Now, you can use logistic regression to evaluate support from the data for other models, e.g., \(phi_{snow}, p{sex}\). To do so, you conceive of the linear model for each of the real parameters, number the PIMs accordingly, call up a design matrix with the right number of columns, fill in the appropriate values in the design matrix, and run the model. Repeat on other models and compare the levels of support for the various models.

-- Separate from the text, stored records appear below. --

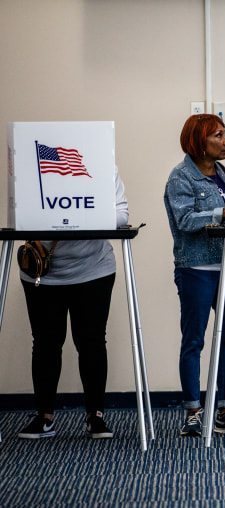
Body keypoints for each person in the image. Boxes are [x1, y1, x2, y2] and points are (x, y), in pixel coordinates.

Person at [164, 114, 225, 437]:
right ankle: (193, 412)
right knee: (194, 341)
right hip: (197, 269)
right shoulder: (180, 177)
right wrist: (223, 212)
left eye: (224, 135)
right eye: (218, 136)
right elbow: (185, 221)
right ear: (199, 142)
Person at [17, 167, 129, 440]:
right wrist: (82, 215)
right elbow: (20, 215)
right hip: (42, 272)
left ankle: (95, 416)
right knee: (45, 343)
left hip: (94, 270)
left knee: (91, 342)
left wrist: (68, 215)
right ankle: (44, 417)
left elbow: (122, 217)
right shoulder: (34, 171)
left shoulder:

For the model, \(phi_{snow}, p{sex}\), you’d want to achieve the following.

\[\hat\phi_t = \frac{exp^{(\hat\beta_1 + \hat\beta_2 \cdot {sp_t})}}{1 + exp^{(\hat\beta_1 + \hat\beta_2 \cdot {sp_t})}}; \qquad \hat p_{sex} = \frac{exp^{(\hat\beta_3 + \hat\beta_4 \cdot {male1})}}{1 + exp^{(\hat\beta_3 + \hat\beta_4 \cdot {male1})}}\]

For a 5-year study, you could number the PIM for \(\phi_{male}\) as

\[ \begin{matrix} 1 & 2 & 3 & 4\\ & 2 & 3 & 4\\ & & 3 & 4\\ & & & 4\\ \end{matrix} \] The PIM for \(\phi_{female}\) would be

\[ \begin{matrix} 5 & 6 & 7 & 8\\ & 6 & 7 & 8\\ & & 7 & 8\\ & & & 8\\ \end{matrix} \] And, because you have no time variation in the model for \(p\), you could simplify the PIMs such that the males would have

\[ \begin{matrix} 9 & 9 & 9 & 9\\ & 9 & 9 & 9\\ & & 9 & 9\\ & & & 9\\ \end{matrix} \]

and the female PIM for \(p\) would have

\[ \begin{matrix} 10 & 10 & 10 & 10\\ & 10 & 10 & 10\\ & & 10 & 10\\ & & & 10\\ \end{matrix} \]

From there, you’d need a design matrix with 10 rows, where the rows 1-4 are for \(\phi_{t_{male}}\), rows 5-8 are for \(\phi_{t_{female}}\), row 9 is for \(p_{male}\), and row 10 is for \(p_{female}\). There are 4 columns, which means 4 \(\beta_i\) will be estimated. The design matrix would be filled in as follows.

\[ \left[\begin{array}{cc|cc} 1 & 125 & 0 & 0\\ 1 & 254 & 0 & 0\\ 1 & 87 & 0 & 0\\ 1 & 180 & 0 & 0\\ 1 & 125 & 0 & 0\\ 1 & 254 & 0 & 0\\ 1 & 87 & 0 & 0\\ 1 & 180 & 0 & 0\\\hline 0 & 0 & 1 & 1\\ 0 & 0 & 1 & 0 \end{array}\right] \]

The R Notebook for today has you work with the linear models to make sure you see what the relationships look like between the response variable and the covariates in each model. The homework will give you experience implementing the ideas for this week in Program MARK.